Abstract
A common cancer subtype found in women with high mortality and
occurrence rates is Breast Cancer (BC). BC ranks second among the causes of high
mortality rates in women. The annual death rate due to breast cancer surpasses that of
any other cancer type. The global survival rate for patients with breast cancer remains
suboptimal. To enhance this survival rate, it is essential to implement intervention
techniques for early detection and treatment. Screening using the Medio-Latera-
-Oblique (MLO) view and the Cranio-Caudal (CC) view improved the detection of
cancer signs in small lesions. This motivated the radiologist to use both mammographic
views for screening and subsequently to acquire additional information. To automate
this sequential screening process, Image Processing, and Artificial Intelligence (AI)
techniques are incorporated into these views individually and their results were fused.
Further, feature fusion from both views is analyzed by researchers to enhance the
overall performance of the system. The proposed model is more concentrated on the
extraction and fusion of deep features from the two views to improve screening
efficacy. The effectiveness of the proposed workflow is assessed on mammogram
images taken from the MLO view and CC views of the DDSM dataset. Medical
imaging data in conjunction with Machine Learning (ML) methods are employed for
breast cancer (BC) detection and classification, but they tend to be time-intensive.
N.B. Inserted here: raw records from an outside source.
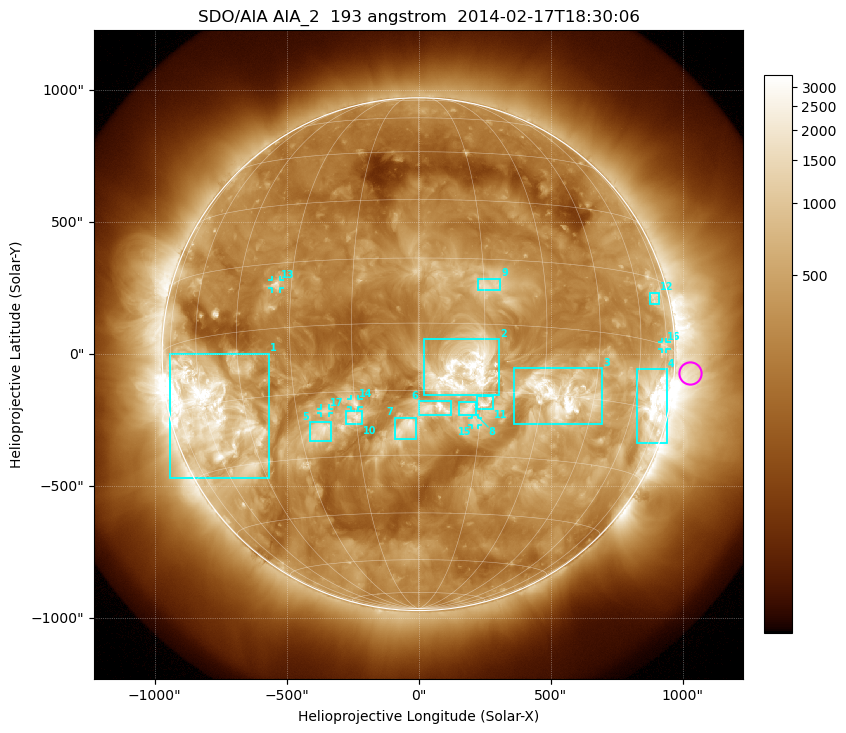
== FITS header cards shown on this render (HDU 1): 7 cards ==
TELESCOP= 'SDO/AIA'
INSTRUME= 'AIA_2'
WAVELNTH=                  193
WAVEUNIT= 'angstrom'
DATE-OBS= '2014-02-17T18:30:06.84'
CTYPE1  = 'HPLN-TAN'
CTYPE2  = 'HPLT-TAN'

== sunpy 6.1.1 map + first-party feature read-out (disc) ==
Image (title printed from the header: SDO/AIA AIA_2  193 angstrom  2014-02-17T18:30:06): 1024 x 1024 px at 2.4 arcsec/px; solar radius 971 arcsec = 405 px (full disc in frame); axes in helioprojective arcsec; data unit not stated in the header (colour bar unlabelled)
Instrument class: DISC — disc imager (sunpy class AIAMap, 193 A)
Bright regions (active regions / flare kernels): reference = the median radial profile (limb darkening/brightening removed); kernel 9 px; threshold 5 sigma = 740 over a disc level ~282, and >= 1.15x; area >= 12 px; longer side >= 10 px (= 24 arcsec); searched inside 0.97 R_sun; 17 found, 17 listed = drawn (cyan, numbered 1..; 5 of them under ~33 arcsec drawn as corner ticks so the feature stays visible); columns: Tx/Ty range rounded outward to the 5 arcsec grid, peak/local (2 s.f.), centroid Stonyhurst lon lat
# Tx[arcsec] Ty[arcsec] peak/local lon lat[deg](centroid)
1 -945..-565 -470..5 14 -58 -17
2 20..305 -155..60 8.7 +10 -11
3 360..695 -265..-50 18 +35 -15
4 825..940 -340..-55 16 +69 -13
5 -415..-330 -330..-255 6.5 -25 -24
6 0..125 -230..-175 6.2 +4 -19
7 -90..-10 -325..-240 5.1 -3 -23
8 150..220 -230..-180 4.7 +12 -19
9 225..310 240..285 3.5 +16 +9
10 -275..-210 -270..-215 3.8 -16 -21
11 220..280 -210..-155 5 +16 -18
12 875..915 190..235 4.1 +69 +10
13 -555..-525 250..280 6 -34 +10
14 -255..-225 -200..-170 3.4 -15 -18
15 205..225 -270..-240 2.8 +14 -22
16 920..940 20..45 3.8 +73 +0
17 -370..-340 -225..-205 3.5 -23 -19
Off-limb structures (1.02-1.3 R_sun): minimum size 162 px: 2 found; the strongest spans PA ~225..300 deg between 1.02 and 1.3 R_sun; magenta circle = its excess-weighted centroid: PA ~265 deg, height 1.06 R_sun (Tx ~1030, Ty ~-70 arcsec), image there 4.6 x the reference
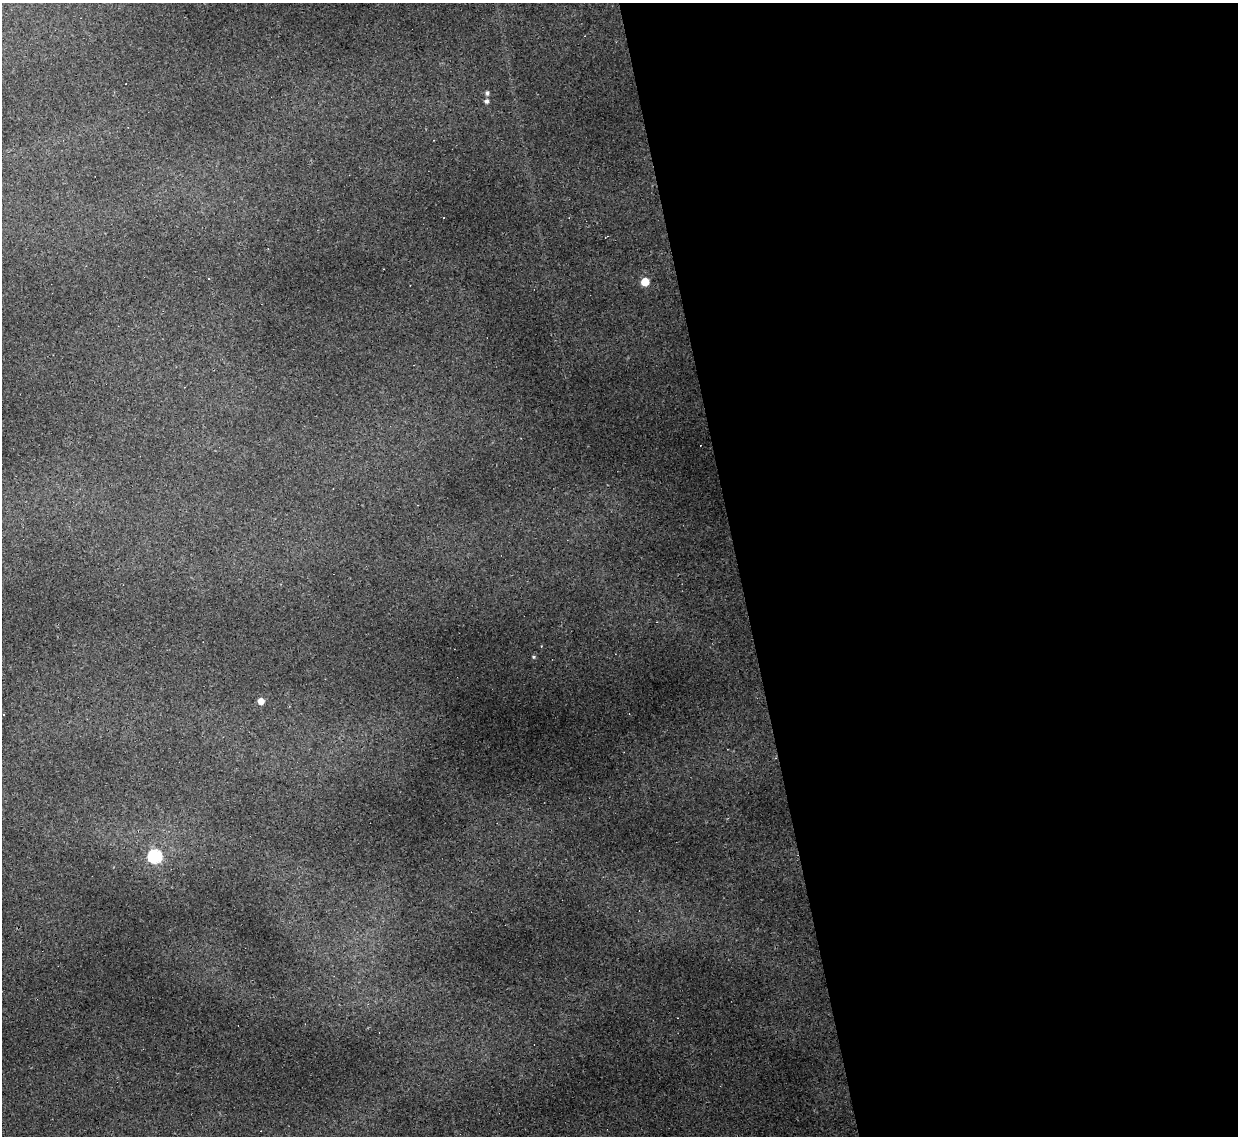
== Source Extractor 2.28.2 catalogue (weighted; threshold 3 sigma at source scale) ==
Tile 8 of 4 x 4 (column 4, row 2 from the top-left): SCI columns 3709-4944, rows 2521-3654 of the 4944 x 4925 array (HDU 1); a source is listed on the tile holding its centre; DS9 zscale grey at full resolution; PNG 1240 x 1138 px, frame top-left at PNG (2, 3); no overlay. Shown black and unused: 40% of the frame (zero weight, under 2 of 3 exposures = <1% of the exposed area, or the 3 px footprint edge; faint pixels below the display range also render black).
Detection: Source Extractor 2.28.2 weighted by HDU 2 'WHT'; one run over the whole footprint, this tile lists its part. Background 0.161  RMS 0.0089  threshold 0.0399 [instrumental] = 3 sigma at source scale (4.5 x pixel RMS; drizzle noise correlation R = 1.50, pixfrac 1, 0.05/0.05 arcsec/px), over >= 5 px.
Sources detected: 9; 3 cosmic-ray / hot-pixel residue — not listed; the other 6 listed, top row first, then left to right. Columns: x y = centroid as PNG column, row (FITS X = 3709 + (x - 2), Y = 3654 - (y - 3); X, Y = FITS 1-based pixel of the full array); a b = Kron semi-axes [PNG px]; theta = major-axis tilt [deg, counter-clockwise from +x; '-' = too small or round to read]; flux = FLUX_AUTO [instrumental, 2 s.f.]
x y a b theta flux
487 93 5 4 - 2.1
486 101 5 5 - 2.5
645 282 5 5 - 20
534 657 5 4 - 1.1
261 701 5 5 - 8.9
155 856 6 6 - 120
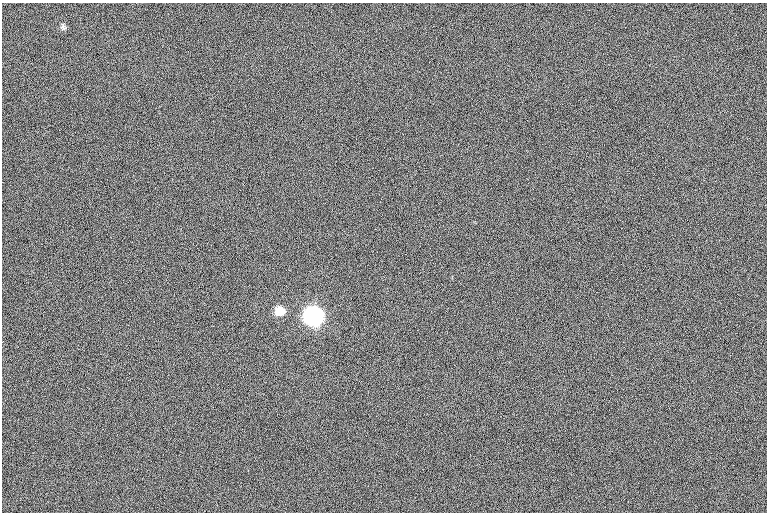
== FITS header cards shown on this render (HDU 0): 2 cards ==
NAXIS1  =                 765  / length of data axis 1
NAXIS2  =                 510  / length of data axis 2

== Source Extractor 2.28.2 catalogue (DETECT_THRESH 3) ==
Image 765 x 510 px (HDU 0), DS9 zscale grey, 1 PNG px = 1 image px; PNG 769 x 514 px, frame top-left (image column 1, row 510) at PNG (2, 3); no overlay
Background 0.972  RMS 12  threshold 36.7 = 3 sigma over >= 5 px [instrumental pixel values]
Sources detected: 3; all 3 listed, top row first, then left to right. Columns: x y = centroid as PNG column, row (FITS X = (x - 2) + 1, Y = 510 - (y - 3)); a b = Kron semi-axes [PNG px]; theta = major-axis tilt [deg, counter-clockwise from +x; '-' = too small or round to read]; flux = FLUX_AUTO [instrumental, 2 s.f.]
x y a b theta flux
63 27 9 6 -62 2300
280 311 8 7 - 23000
314 316 9 8 - 500000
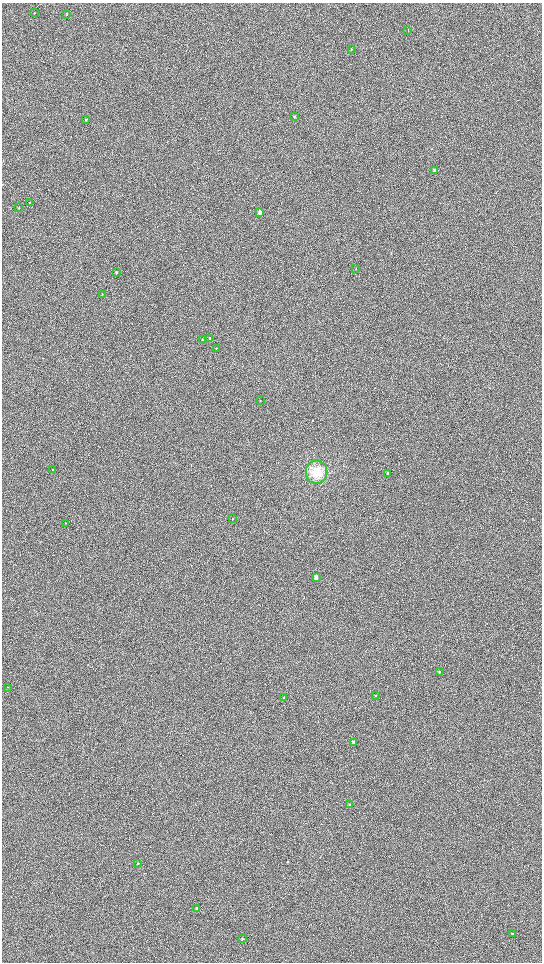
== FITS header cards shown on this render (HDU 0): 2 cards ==
NAXIS1  =                 1080 / length of data axis 1
NAXIS2  =                 1920 / length of data axis 2

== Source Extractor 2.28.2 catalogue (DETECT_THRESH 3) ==
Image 1080 x 1920 px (HDU 0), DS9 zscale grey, zoomed out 1/2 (1 PNG px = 2 x 2 image px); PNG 544 x 964 px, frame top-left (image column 1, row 1919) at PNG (2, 3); each listed source drawn as its Kron ellipse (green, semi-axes under 4 px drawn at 4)
Background 913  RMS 120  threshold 373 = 3 sigma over >= 5 px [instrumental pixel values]
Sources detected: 34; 1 cannot appear on this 1/2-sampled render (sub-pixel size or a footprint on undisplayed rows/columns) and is neither listed nor drawn; the other 33 listed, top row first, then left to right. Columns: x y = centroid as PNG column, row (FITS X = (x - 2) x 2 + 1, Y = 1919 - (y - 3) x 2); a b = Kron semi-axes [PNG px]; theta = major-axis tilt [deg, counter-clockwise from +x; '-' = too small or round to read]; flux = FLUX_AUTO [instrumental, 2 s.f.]
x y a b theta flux
34 13 2 2 - 9300
66 14 3 2 - 16000
408 30 2 2 - 6900
351 50 3 2 - 16000
294 117 3 2 - 15000
86 120 3 2 - 15000
435 170 3 2 - 28000
29 203 3 2 - 8800
19 208 3 1 - 9700
260 212 3 2 - 180000
356 269 3 2 - 11000
116 272 3 2 - 31000
102 294 2 2 - 11000
210 339 3 2 - 27000
202 340 3 2 - 16000
216 348 3 2 - 11000
260 400 2 2 - 7600
52 470 2 2 - 7400
317 472 11 10 - 410000
388 473 3 2 - 40000
232 519 3 2 - 6700
66 523 3 2 - 8000
316 577 3 2 - 170000
439 672 2 2 - 19000
8 687 2 2 - 7300
375 696 2 2 - 9000
284 698 2 2 - 20000
353 742 2 2 - 48000
350 805 2 2 - 39000
138 863 2 2 - 19000
197 908 2 2 - 110000
513 933 2 2 - 41000
243 939 2 2 - 60000
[1 sub-pixel or undisplayed-footprint detection neither listed nor drawn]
Leveraging Deep Learning (DL) algorithms has the potential to further enhance the
detection accuracy.
This work focuses on improving the detection performance by using a fusion of texture
and Resnet 50 deep feature of MLO and CC view mammograms followed by Support
Vector Machine (SVM) classification. An improved accuracy of 98.1% is achieved
when compared to existing works. Henceforth, this work can be employed for the early
BC diagnosis.
Keywords: Breast cancer, Deep learning, Feature fusion, Detection, Classification, Accuracy, Mammogram, Texture, Deep features, Resnet 50.